Ayana Odara, 19, é negra, feminista e militante de causas e movimentos sociais que defendem o direito e o espaço da mulher negra na sociedade. A jovem afirma que em alguns momentos as pessoas utilizam a expressão “politicamente correto” para desqualificar uma luta, de forma a exagerar determinadas ações em prol do seu ponto de vista. “Problematizar ações sem embasamento é muito diferente de defender, e lutar pelos direitos humanos e contra as opressões. Entretanto, algumas pessoas que são contrárias a esses argumentos de luta (na maioria das vezes não reconhecem os seus privilégios ou não conseguem pensar além do seu universo) na verdade não se esforçam para entender algo simples”, relata Ayana.

Não bastasse sentir essas atitudes na pele e no dia a dia, a pessoa que se manifesta em em rodas de debates ou em discursões cotidianas, pode, ainda, ser acusada de se fazer de vítima e de apresentar um discurso cheio de “mimimi”. Não nascer dentro do padrão incomoda, escolher não se enquadrar a ele é um insulto e não permitir críticas ou ofensas leva as maiorias à loucura.

O problema não é só racial. Jéssica Silva, 24, é deficiente física, teve paralisia infantil e, desde então, tem problemas para se locomover com a perna direita. Ela diz que os insultos vêm de todos os lados, se sente inferiorizada por ser mulher, por ser deficiente e, mais ainda, por estar acima do peso. “Possuo todos os estereótipos que a sociedade rejeita. Sempre ouvi piadas sobre a minha perna e sobre o meu peso. Cresci repreendida em todos os sentidos”, desabafou.

Jéssica diz que as pessoas não acreditam que ela pode estar satisfeita com o próprio corpo. “Muitos dizem que eu posso até aceitar, mas que ninguém gosta de ser gordo. As pessoas passaram do limite. Elas não conseguem enxergar o absurdo em seus próprios discursos e é mais do que necessário que a sociedade julgue quem reproduz esse tipo de fala”, defende a jovem.

A beleza negra é vista como exótica, o decote na mulher gorda é visto como ato de coragem. São pessoas e atitudes normais que não deveriam ser tratadas ou enxergadas como algo fora do padrão. Aliás, o que é mesmo o padrão? A população brasileira é constituída por 54% de negros e por que será que o padrão é ser branco? As mulheres são maioria e por que será que o padrão é ser machista? A população LGBT cresce a cada dia e hoje é admitida por 17,9 milhões de brasileiros, e por que será que o padrão é ser hétero, preconceituoso, machista, racista?

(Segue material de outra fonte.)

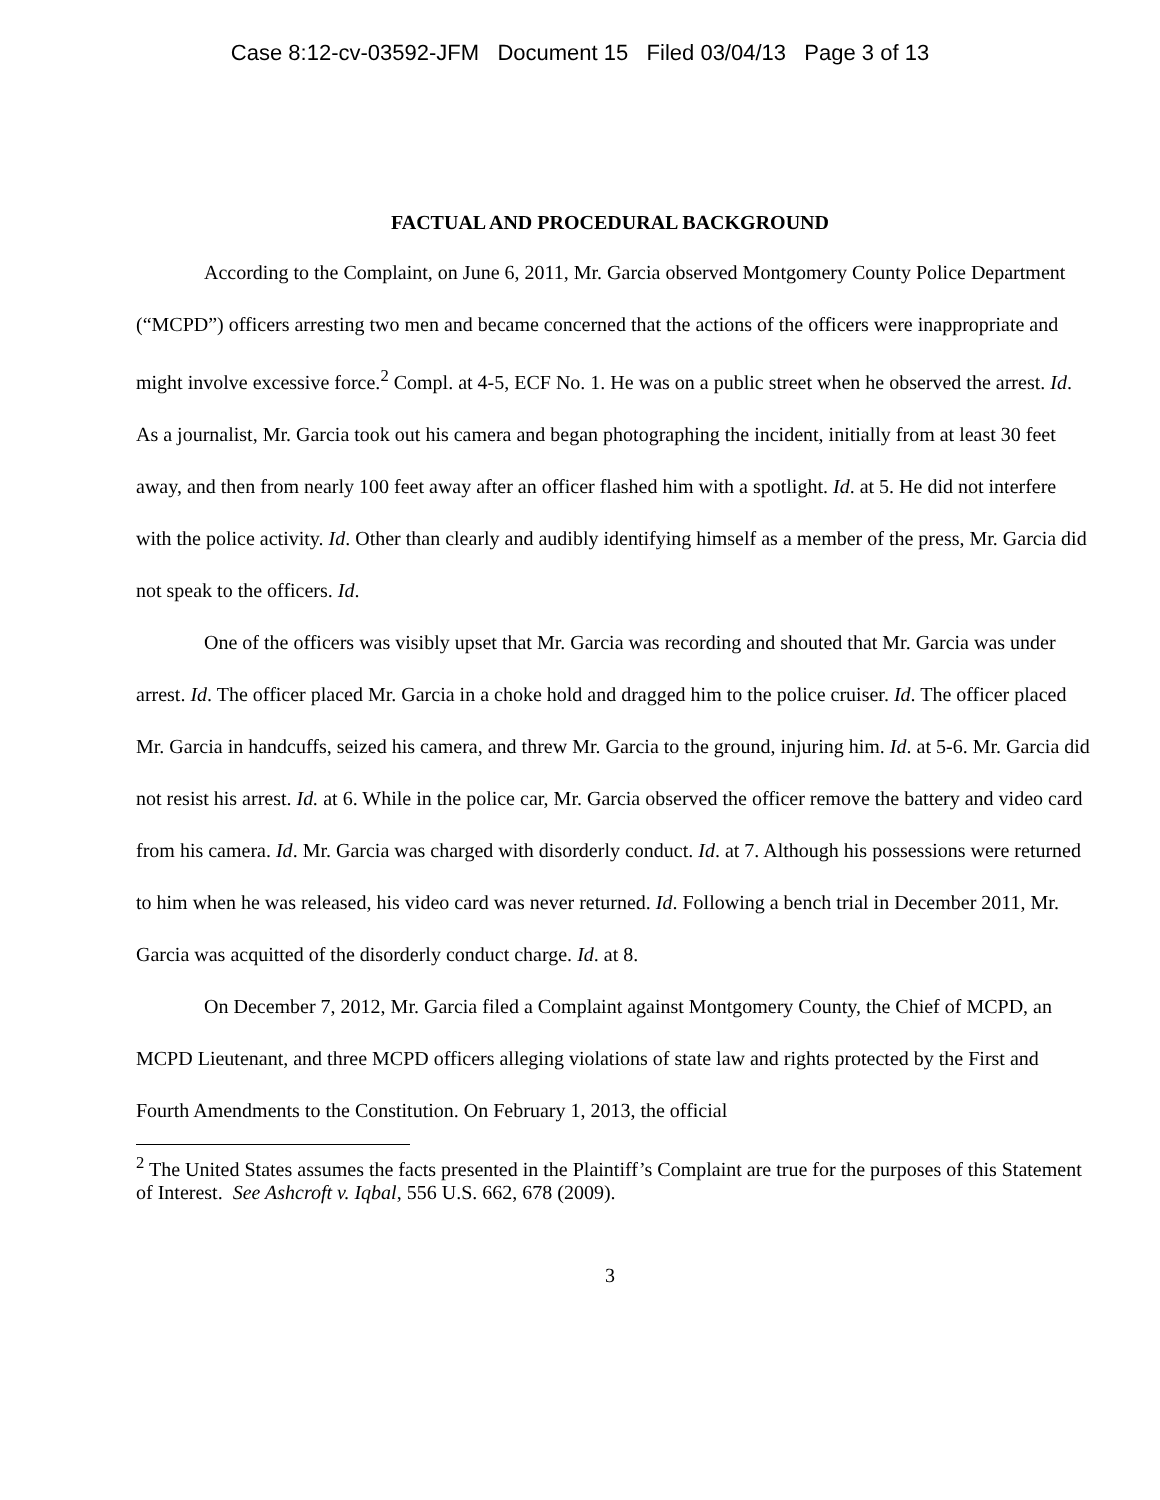Case 8:12-cv-03592-JFM Document 15 Filed 03/04/13 Page 3 of 13
FACTUAL AND PROCEDURAL BACKGROUND
According to the Complaint, on June 6, 2011, Mr. Garcia observed Montgomery County Police Department (“MCPD”) officers arresting two men and became concerned that the actions of the officers were inappropriate and might involve excessive force.<sup>2</sup> Compl. at 4-5, ECF No. 1. He was on a public street when he observed the arrest. Id. As a journalist, Mr. Garcia took out his camera and began photographing the incident, initially from at least 30 feet away, and then from nearly 100 feet away after an officer flashed him with a spotlight. Id. at 5. He did not interfere with the police activity. Id. Other than clearly and audibly identifying himself as a member of the press, Mr. Garcia did not speak to the officers. Id.
One of the officers was visibly upset that Mr. Garcia was recording and shouted that Mr. Garcia was under arrest. Id. The officer placed Mr. Garcia in a choke hold and dragged him to the police cruiser. Id. The officer placed Mr. Garcia in handcuffs, seized his camera, and threw Mr. Garcia to the ground, injuring him. Id. at 5-6. Mr. Garcia did not resist his arrest. Id. at 6. While in the police car, Mr. Garcia observed the officer remove the battery and video card from his camera. Id. Mr. Garcia was charged with disorderly conduct. Id. at 7. Although his possessions were returned to him when he was released, his video card was never returned. Id. Following a bench trial in December 2011, Mr. Garcia was acquitted of the disorderly conduct charge. Id. at 8.
On December 7, 2012, Mr. Garcia filed a Complaint against Montgomery County, the Chief of MCPD, an MCPD Lieutenant, and three MCPD officers alleging violations of state law and rights protected by the First and Fourth Amendments to the Constitution. On February 1, 2013, the official
<sup>2</sup> The United States assumes the facts presented in the Plaintiff’s Complaint are true for the purposes of this Statement of Interest. See Ashcroft v. Iqbal, 556 U.S. 662, 678 (2009).
3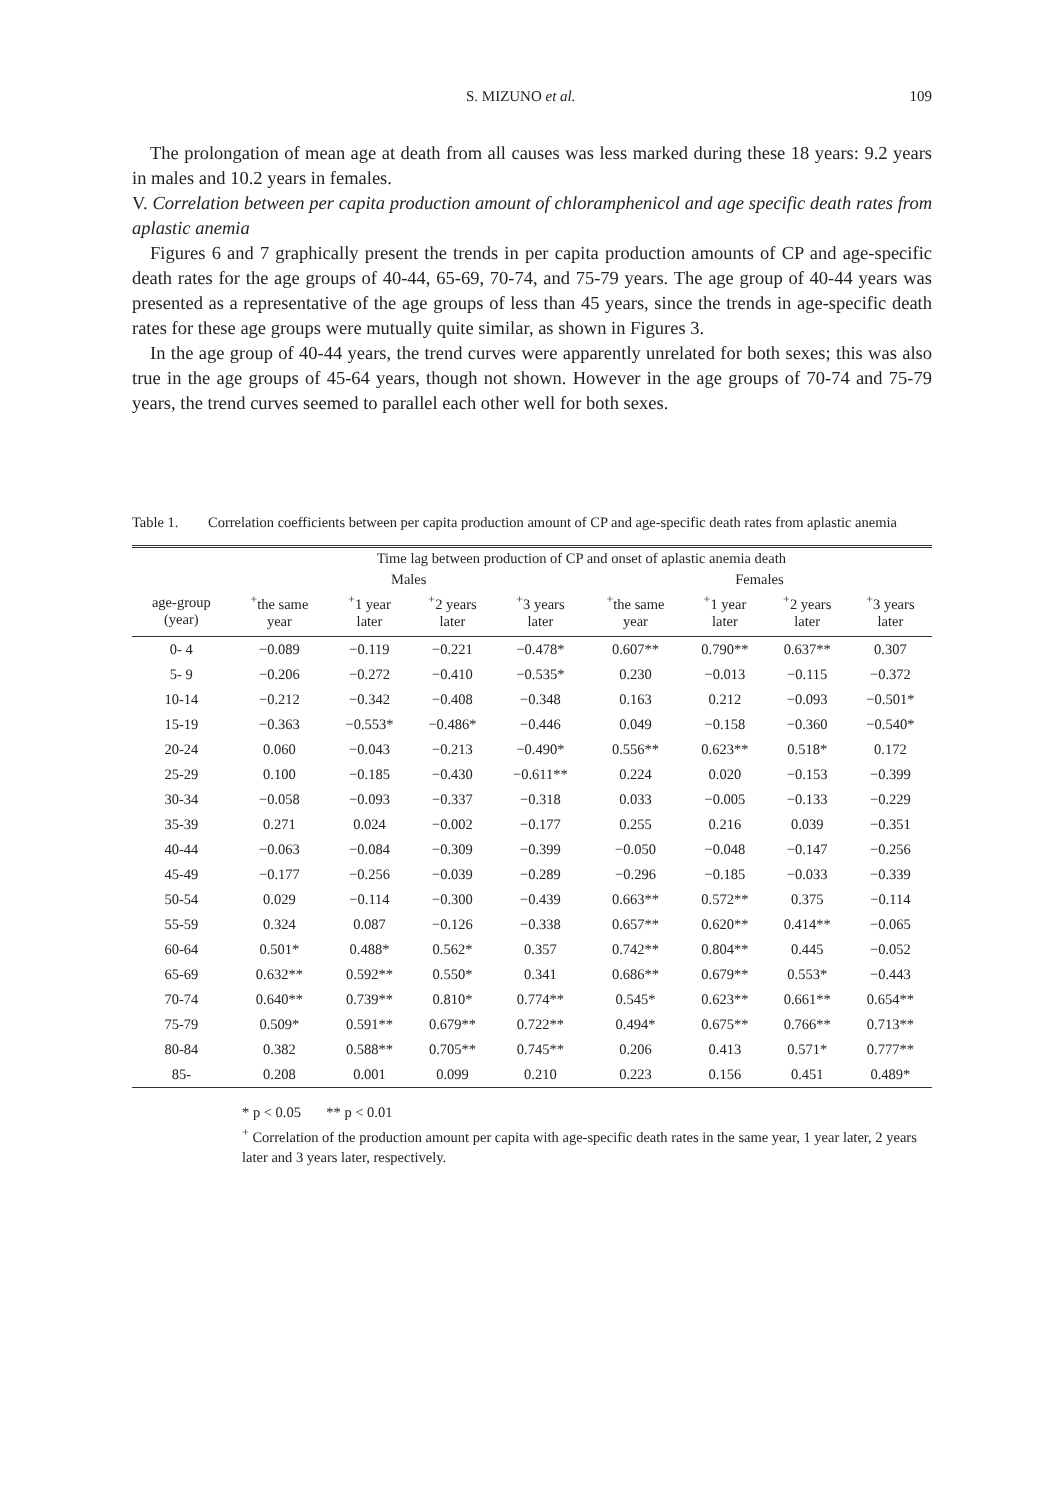S. MIZUNO et al. 109
The prolongation of mean age at death from all causes was less marked during these 18 years: 9.2 years in males and 10.2 years in females.
V. Correlation between per capita production amount of chloramphenicol and age specific death rates from aplastic anemia
Figures 6 and 7 graphically present the trends in per capita production amounts of CP and age-specific death rates for the age groups of 40-44, 65-69, 70-74, and 75-79 years. The age group of 40-44 years was presented as a representative of the age groups of less than 45 years, since the trends in age-specific death rates for these age groups were mutually quite similar, as shown in Figures 3.
In the age group of 40-44 years, the trend curves were apparently unrelated for both sexes; this was also true in the age groups of 45-64 years, though not shown. However in the age groups of 70-74 and 75-79 years, the trend curves seemed to parallel each other well for both sexes.
Table 1. Correlation coefficients between per capita production amount of CP and age-specific death rates from aplastic anemia
| | Time lag between production of CP and onset of aplastic anemia death | | | | | | | |
| --- | --- | --- | --- | --- | --- | --- | --- | --- |
| | Males | | | | Females | | | |
| age-group (year) | <sup>+</sup>the same year | <sup>+</sup>1 year later | <sup>+</sup>2 years later | <sup>+</sup>3 years later | <sup>+</sup>the same year | <sup>+</sup>1 year later | <sup>+</sup>2 years later | <sup>+</sup>3 years later |
| 0- 4 | −0.089 | −0.119 | −0.221 | −0.478* | 0.607** | 0.790** | 0.637** | 0.307 |
| 5- 9 | −0.206 | −0.272 | −0.410 | −0.535* | 0.230 | −0.013 | −0.115 | −0.372 |
| 10-14 | −0.212 | −0.342 | −0.408 | −0.348 | 0.163 | 0.212 | −0.093 | −0.501* |
| 15-19 | −0.363 | −0.553* | −0.486* | −0.446 | 0.049 | −0.158 | −0.360 | −0.540* |
| 20-24 | 0.060 | −0.043 | −0.213 | −0.490* | 0.556** | 0.623** | 0.518* | 0.172 |
| 25-29 | 0.100 | −0.185 | −0.430 | −0.611** | 0.224 | 0.020 | −0.153 | −0.399 |
| 30-34 | −0.058 | −0.093 | −0.337 | −0.318 | 0.033 | −0.005 | −0.133 | −0.229 |
| 35-39 | 0.271 | 0.024 | −0.002 | −0.177 | 0.255 | 0.216 | 0.039 | −0.351 |
| 40-44 | −0.063 | −0.084 | −0.309 | −0.399 | −0.050 | −0.048 | −0.147 | −0.256 |
| 45-49 | −0.177 | −0.256 | −0.039 | −0.289 | −0.296 | −0.185 | −0.033 | −0.339 |
| 50-54 | 0.029 | −0.114 | −0.300 | −0.439 | 0.663** | 0.572** | 0.375 | −0.114 |
| 55-59 | 0.324 | 0.087 | −0.126 | −0.338 | 0.657** | 0.620** | 0.414** | −0.065 |
| 60-64 | 0.501* | 0.488* | 0.562* | 0.357 | 0.742** | 0.804** | 0.445 | −0.052 |
| 65-69 | 0.632** | 0.592** | 0.550* | 0.341 | 0.686** | 0.679** | 0.553* | −0.443 |
| 70-74 | 0.640** | 0.739** | 0.810* | 0.774** | 0.545* | 0.623** | 0.661** | 0.654** |
| 75-79 | 0.509* | 0.591** | 0.679** | 0.722** | 0.494* | 0.675** | 0.766** | 0.713** |
| 80-84 | 0.382 | 0.588** | 0.705** | 0.745** | 0.206 | 0.413 | 0.571* | 0.777** |
| 85- | 0.208 | 0.001 | 0.099 | 0.210 | 0.223 | 0.156 | 0.451 | 0.489* |
* p < 0.05 ** p < 0.01
<sup>+</sup> Correlation of the production amount per capita with age-specific death rates in the same year, 1 year later, 2 years later and 3 years later, respectively.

“Vitimismo” e “mimimi” são expressões criadas e compartilhadas por brancos, abastados e héteros que reproduzem e reafirmam os padrões todos os dias ao escolherem um modelo branco para uma campanha, ao guardar o celular quando avista um menino negro, ao defender padrões estéticos e discursar sobre a incompetência das mulheres no volante, na presidência ou em qualquer cargo ou função. “Vitimismo” e “mimimi” são expressões que buscam camuflar o mal que é feito ao outro por meio do preconceito velado e que, ao ser discutido, tenta inverter a lógica da opressão. A questão não se baseia mais em ser ou não ser “politicamente correto”, mas, sim, em agir de igual para igual, reconhecendo o outro como o semelhante que ele, de fato, é.